Heavy downpours caused flash flooding that left a major route into Birmingham impassable because of water up to 5ft deep.
The Met Office said a site at Winterbourne, in Edgbaston, recorded 58mm of rainfall in just one hour on Sunday afternoon, and 81mm in a 12-hour period.
The monthly average for the West Midlands region in May is 55mm, meteorologist Craig Snell said.
Families are set to face treacherous conditions as they return home from getaways after the long weekend, as forecasters predict heavy rain in parts of England and Wales.
Thunderstorms have been predicted for the south for the rest of the day, but sunny spells could develop in parts of the South West, as well as the north of England and Scotland.
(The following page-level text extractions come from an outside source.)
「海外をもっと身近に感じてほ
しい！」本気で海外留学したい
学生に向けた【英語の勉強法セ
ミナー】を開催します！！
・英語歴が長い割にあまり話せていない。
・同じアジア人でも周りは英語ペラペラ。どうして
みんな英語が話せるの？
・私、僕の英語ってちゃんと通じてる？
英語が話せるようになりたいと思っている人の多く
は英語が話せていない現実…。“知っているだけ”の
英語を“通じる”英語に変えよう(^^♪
The Environment Agency has issued 28 red "immediate action required" flood warnings across England, with all of them in place for parts of the Midlands.
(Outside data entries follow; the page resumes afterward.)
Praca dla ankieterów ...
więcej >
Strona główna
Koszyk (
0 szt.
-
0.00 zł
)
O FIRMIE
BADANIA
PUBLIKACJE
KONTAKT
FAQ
There are 47 orange "be prepared" warnings in place across the west, south and central England.
No flood warnings were in place for Scotland or Wales on Sunday night, while four were in place in Northern Ireland.
Despite the wet weather, Mr Snell said temperatures could hit highs of 28C (82.4F) or 29C (84.2F) in the South East, potentially surpassing the 2018 record of 29.1C (84.4F) on 19 April in St James' Park, central London.
The Met Office's yellow warning was downgraded from the "amber" level that was in place between 4.50pm and 9pm on Sunday, which warned of thunderstorms across parts of the Midlands and into north Wales.
Sky News weather presenter Jo Edwards has said it will be a "humid muggy night" in the south on Monday, with temperatures no lower than 14C or 15C in parts.
Edwards said it will "cooler and fresher" in the north.
It comes after the UK was struck by lightning more than 60,000 times as the "mother of all thunderstorms" rolled across southern England on Saturday night and Sunday morning.
The London Fire Brigade said it had received more than 500 weather-related calls as the warm and humid bank holiday weather broke down into an "utterly intense" storm.
Alexander Walters, a journalism student in Birmingham, posted a video on Twitter of three people pushing a car after a road was flooded in Birmingham.
Scores of flights were delayed at Stansted Airport on Sunday after lightning hit an aircraft fuelling system, leaving planes unable to refuel.
More than 200 planes were delayed at the London airport, and another 31 departures and 18 arrivals were also cancelled on Sunday morning.